> [Exercise requirements]:
Pick each line that has "life" out of the records.

> [Records from a dataset]:
⁂

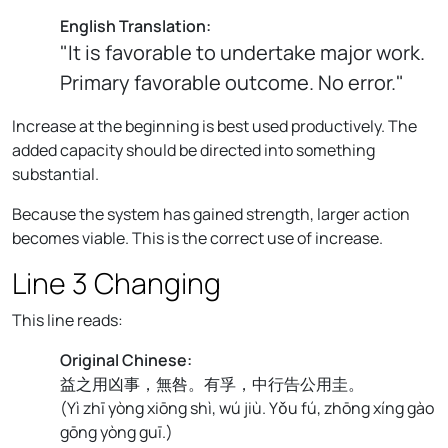
English Translation:
"It is favorable to undertake major work.
Primary favorable outcome. No error."
Increase at the beginning is best used productively. The
added capacity should be directed into something
substantial.
Because the system has gained strength, larger action
becomes viable. This is the correct use of increase.
Line 3 Changing
This line reads:
Original Chinese:
益之用凶事，無咎。有孚，中行告公用圭。
(
Yì zhī yòng xiōng shì, wú jiù. Yǒu fú, zhōng xíng gào
gōng yòng guī.
)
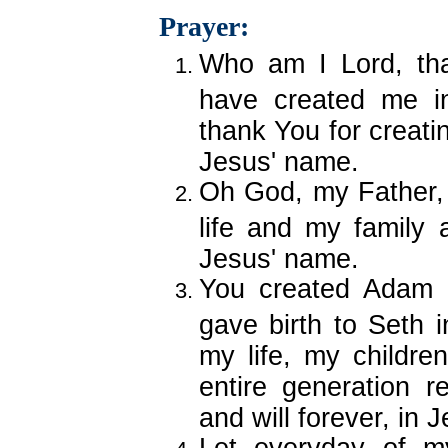
Prayer:
Who am I Lord, th
have created me i
thank You for creati
Jesus' name.
Oh God, my Father, 
life and my family 
Jesus' name.
You created Adam i
gave birth to Seth i
my life, my children
entire generation r
and will forever, in 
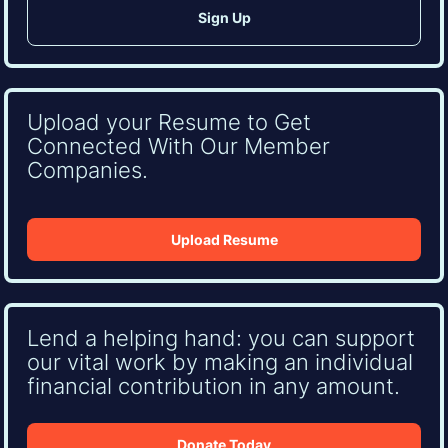
Upload your Resume to Get
Connected With Our Member
Companies.
Upload Resume
Lend a helping hand: you can support
our vital work by making an individual
financial contribution in any amount.
Donate Today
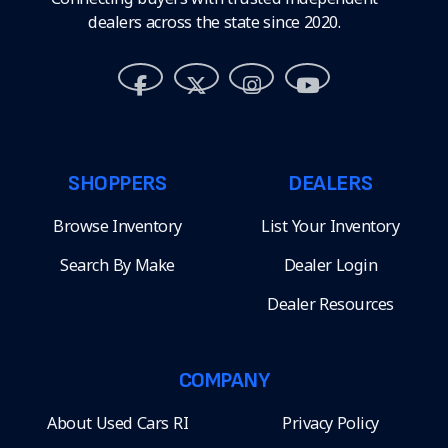
dealers across the state since 2020.
SHOPPERS
DEALERS
Browse Inventory
List Your Inventory
Search By Make
Dealer Login
Dealer Resources
COMPANY
About Used Cars RI
Privacy Policy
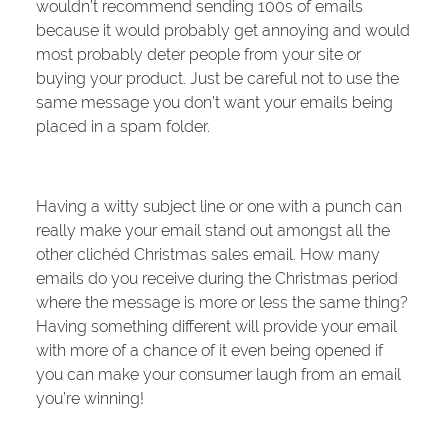
wouldn’t recommend sending 100s of emails
because it would probably get annoying and would
most probably deter people from your site or
buying your product. Just be careful not to use the
same message you don’t want your emails being
placed in a spam folder.
Having a witty subject line or one with a punch can
really make your email stand out amongst all the
other clichéd Christmas sales email. How many
emails do you receive during the Christmas period
where the message is more or less the same thing?
Having something different will provide your email
with more of a chance of it even being opened if
you can make your consumer laugh from an email
you’re winning!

⁂

> [Output]:
life and my family 
my life, my children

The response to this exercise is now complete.